La mise en demeure sous astreinte et consignation de l’article L. 481-1

La mise en demeure sous astreinte et consignation de l’article L. 481-1

Rapport du 119e Congrès des notaires de France - Dernière date de mise à jour le 31 janvier 2023
Afin de leur permettre d’agir rapidement contre des travaux irréguliers, la loi no 2019-1461 du 27 décembre 2019, dite « Engagement et Proximité », a doté les maires et les EPCI d’une nouvelle sanction administrative par l’insertion de l’article L. 481-1 au Code de l’urbanisme.
Après avoir dressé procès-verbal de l’’infraction758 et invité le contrevenant à présenter ses observations, l’autorité compétente peut le mettre en demeure de régulariser les travaux entrepris, soit en procédant aux travaux requis pour se mettre en conformité, soit en sollicitant l’autorisation nécessaire. Cette mise en demeure indiquera le délai de régularisation octroyé759 et pourra être assortie d’une astreinte d’un montant maximal de 500 euros par jour de retard760.
Ce dispositif, déjà dissuasif en tant que tel, a été complété :
  • d’une part, par l’insertion de l’article L. 481-3, pour le cas où la mise en demeure resterait sans effet. En pareille hypothèse, l’autorité compétente est en droit de faire consigner, entre les mains du comptable public, une somme équivalant au montant des travaux à réaliser ; somme restituée au contrevenant au fur et à mesure de l’exécution des mesures de régularisation prescrites ;
  • d’autre part, par une réponse ministérielle du 12 janvier 2023761, s’appuyant sur une décision du Conseil d’État du 23 décembre 2022762, selon laquelle, usant de son pouvoir de police spéciale, un maire peut mettre en demeure un propriétaire de démolir l’ouvrage non conforme ou irrégulier. La démolition doit cependant être justifiée par un risque de trouble à l’ordre public et doit être proportionnée à l’ampleur de ce risque. À défaut, le maire engagerait la responsabilité de sa commune763.

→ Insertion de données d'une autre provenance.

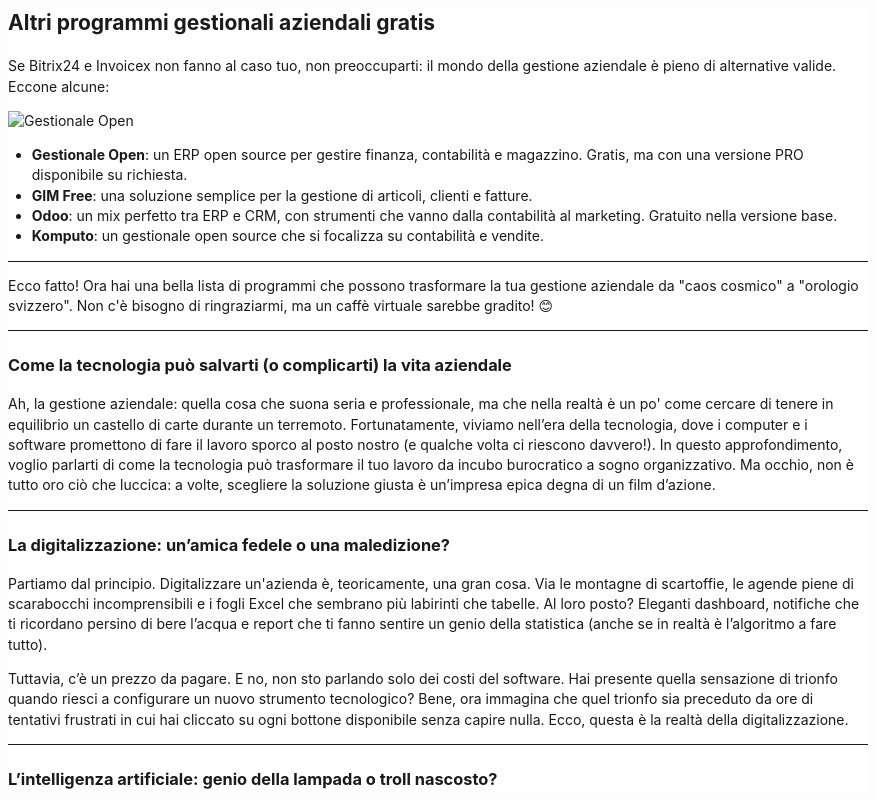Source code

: ## Altri programmi gestionali aziendali gratis

Se Bitrix24 e Invoicex non fanno al caso tuo, non preoccuparti: il mondo della gestione aziendale è pieno di alternative valide. Eccone alcune:

![Gestionale Open](/guide-img/output/e41ad9ed.jpg)

- **Gestionale Open**: un ERP open source per gestire finanza, contabilità e magazzino. Gratis, ma con una versione PRO disponibile su richiesta.
- **GIM Free**: una soluzione semplice per la gestione di articoli, clienti e fatture.
- **Odoo**: un mix perfetto tra ERP e CRM, con strumenti che vanno dalla contabilità al marketing. Gratuito nella versione base.
- **Komputo**: un gestionale open source che si focalizza su contabilità e vendite.

---

Ecco fatto! Ora hai una bella lista di programmi che possono trasformare la tua gestione aziendale da "caos cosmico" a "orologio svizzero". Non c'è bisogno di ringraziarmi, ma un caffè virtuale sarebbe gradito! 😊

---

### Come la tecnologia può salvarti (o complicarti) la vita aziendale  

Ah, la gestione aziendale: quella cosa che suona seria e professionale, ma che nella realtà è un po' come cercare di tenere in equilibrio un castello di carte durante un terremoto. Fortunatamente, viviamo nell’era della tecnologia, dove i computer e i software promettono di fare il lavoro sporco al posto nostro (e qualche volta ci riescono davvero!). In questo approfondimento, voglio parlarti di come la tecnologia può trasformare il tuo lavoro da incubo burocratico a sogno organizzativo. Ma occhio, non è tutto oro ciò che luccica: a volte, scegliere la soluzione giusta è un’impresa epica degna di un film d’azione.

---

### La digitalizzazione: un’amica fedele o una maledizione?

Partiamo dal principio. Digitalizzare un'azienda è, teoricamente, una gran cosa. Via le montagne di scartoffie, le agende piene di scarabocchi incomprensibili e i fogli Excel che sembrano più labirinti che tabelle. Al loro posto? Eleganti dashboard, notifiche che ti ricordano persino di bere l’acqua e report che ti fanno sentire un genio della statistica (anche se in realtà è l’algoritmo a fare tutto).  

Tuttavia, c’è un prezzo da pagare. E no, non sto parlando solo dei costi del software. Hai presente quella sensazione di trionfo quando riesci a configurare un nuovo strumento tecnologico? Bene, ora immagina che quel trionfo sia preceduto da ore di tentativi frustrati in cui hai cliccato su ogni bottone disponibile senza capire nulla. Ecco, questa è la realtà della digitalizzazione.  

---

### L’intelligenza artificiale: genio della lampada o troll nascosto?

On retiendra néanmoins que les pouvoirs publics reconnaissent que, désormais, l’autorité judiciaire n’est plus seule compétente pour ordonner une démolition en cas d’infraction aux dispositions du Code de l’urbanisme.
– Appréciation critique. – Pour faire cesser rapidement l’irrégularité, la mesure d’astreinte nous semble pertinente et adéquate ; en revanche, la consignation nous paraît plus illusoire. Elle suppose, en effet, l’estimation du coût de la régularisation, c’est-à-dire un devis. Comment un homme de l’art pourrait-il l’établir à distance, sachant qu’il lui sera difficile de pénétrer chez le contrevenant, (forcément récalcitrant, puisque n’ayant pas obtempéré à la mise en demeure) ?
Reste une certitude : pour éviter de tomber définitivement sous le coup de sanctions administratives et civiles, le contrevenant aura tout intérêt à régulariser sa situation auprès de l’administration.